Dynamic Modelling of Pathways to Cellular Senescence Reveals Strategies for Targeted Interventions
Figure 1
A dynamic model for cellular senescence.
(A) Graphical model integrating the insulin-TOR (IIS-TOR) signalling pathway (left), the DDR-oxidative stress responses (top-right) and mitochondria (centre). The insulin-TOR signalling pathway regulated the anabolic process of mitochondrial biogenesis, FoxO3a translocation to the cytoplasm followed by ubiquitination, and inhibition of cell cycle arrest (black reactions). AMPK signalling promoted the catabolic pathway of mitophagy, but was also modelled to promote mitochondrial biogenesis (magenta reactions). Mitochondrial membrane potential (ψm) increased cellular energy levels (red reactions) deregulating AMPK, and enhanced intracellular ROS (blue reactions). DNA damage and ROS triggered a stress response and consolidated cell cycle arrest. (B) Representative western blot data used for calibrating the model. (C) Representative imaging data used for measuring co-localisation between mitochondria (COXIV) and lysosomes (LC3) at day 0 and 12. These data were used for creating a time course for mitophagy activation as indicated in panel E.(D) Additional controls for mitophagy data using Pink 1 and mitochondrial biogenesis using PGC-1α indicating correlation between mTOR-pS2448 and PGC-1α. (E) In silico versus in vitro time courses.

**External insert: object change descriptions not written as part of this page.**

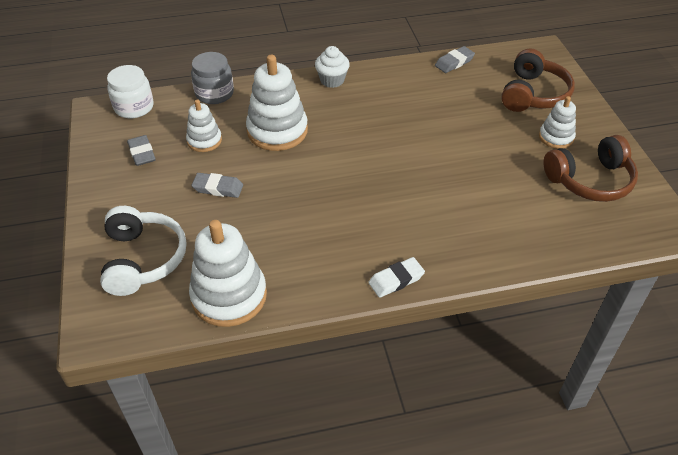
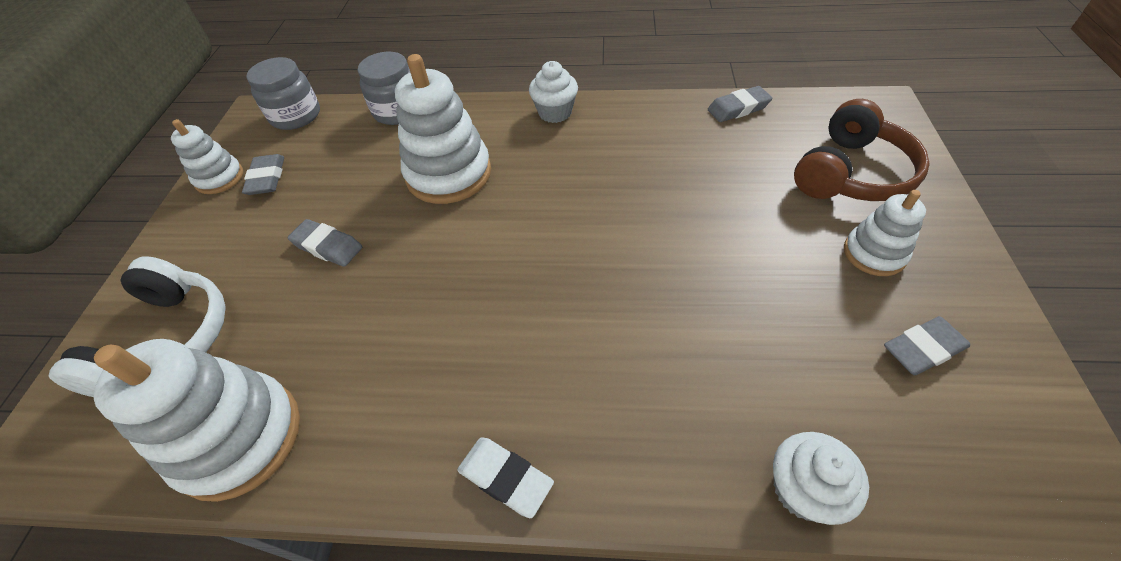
camera: 20 degrees right, 5 degrees up
white jar [107,65,154,118] -> grey jar [246,57,320,130]
white stacking toy [186,99,222,152] -> white stacking toy moved to [171,119,243,194]
white eraser [368,257,425,298] -> white eraser turned 45 degrees clockwise [457,438,554,518]
brown headphones [544,135,638,202] -> grey eraser [884,316,970,375]
none -> white cupcake [773,432,869,525]

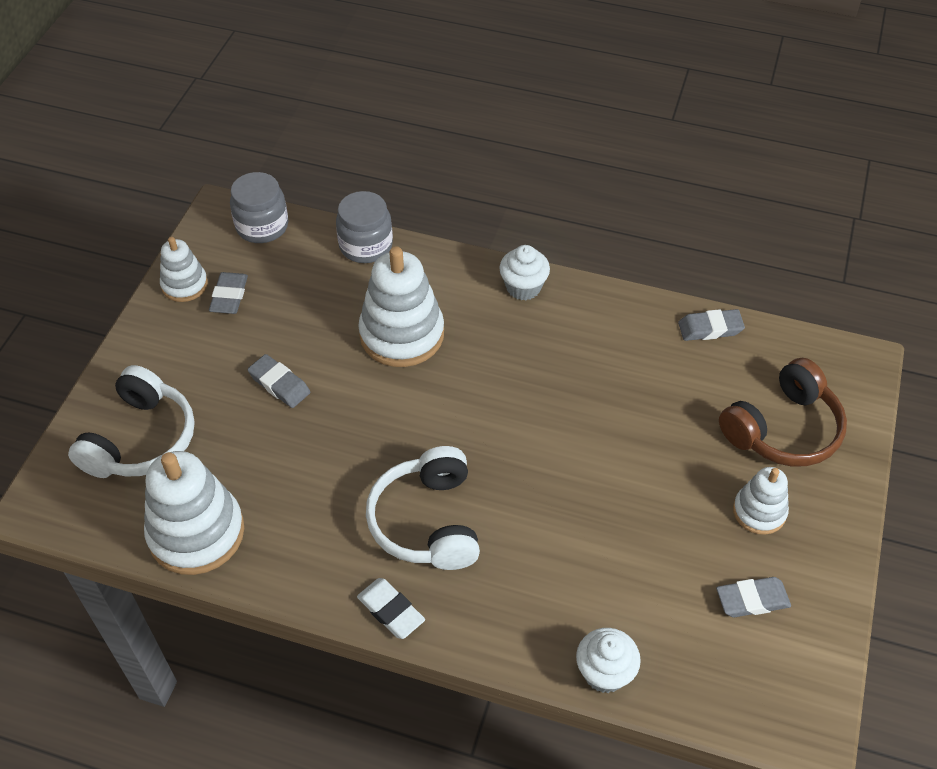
camera: 10 degrees right, 0 degrees up
none -> white headphones [366,446,480,570]

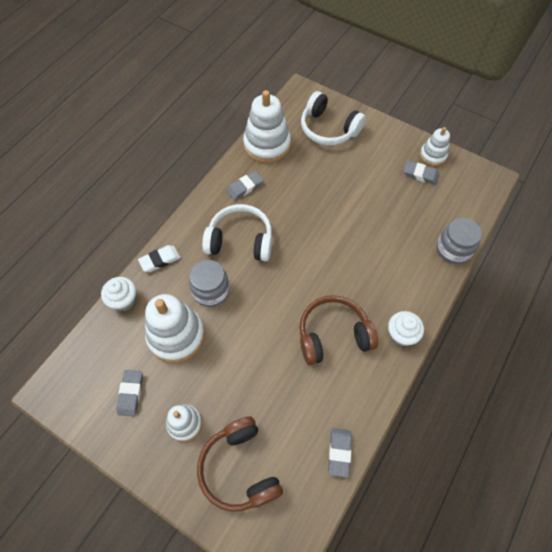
camera: 105 degrees right, 10 degrees up
grey jar [230,172,288,243] -> grey jar moved to [189,260,230,307]
grey eraser [248,354,310,408] -> grey eraser moved to [227,171,263,200]
white eraser [357,578,425,639] -> white eraser moved to [138,245,180,272]
white stacking toy [358,246,444,367] -> white stacking toy moved to [145,294,205,363]
none -> brown headphones [299,295,378,365]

The model (red lines) was calibrated over experimental time course data (blue points) collected for 14 readouts in the network up to 21 days. The inputs are amino acids/insulin (constant inputs) and irradiation (pulse input of 5 min which simulates 20 Gy X ray irradiation over 5 min). Experimental time points (blue points) are mean +/−1 standard deviation collected from 5 independent repetitions. N = number of data points used for fitting each readout time course. The goodness-of-fit statistical measures χ2 [61] and AIC [68] for this model are 70.4278 and 381.838, respectively. (F) Simulated time-courses of the internal states for mitochondrial mass, ψm and turnover.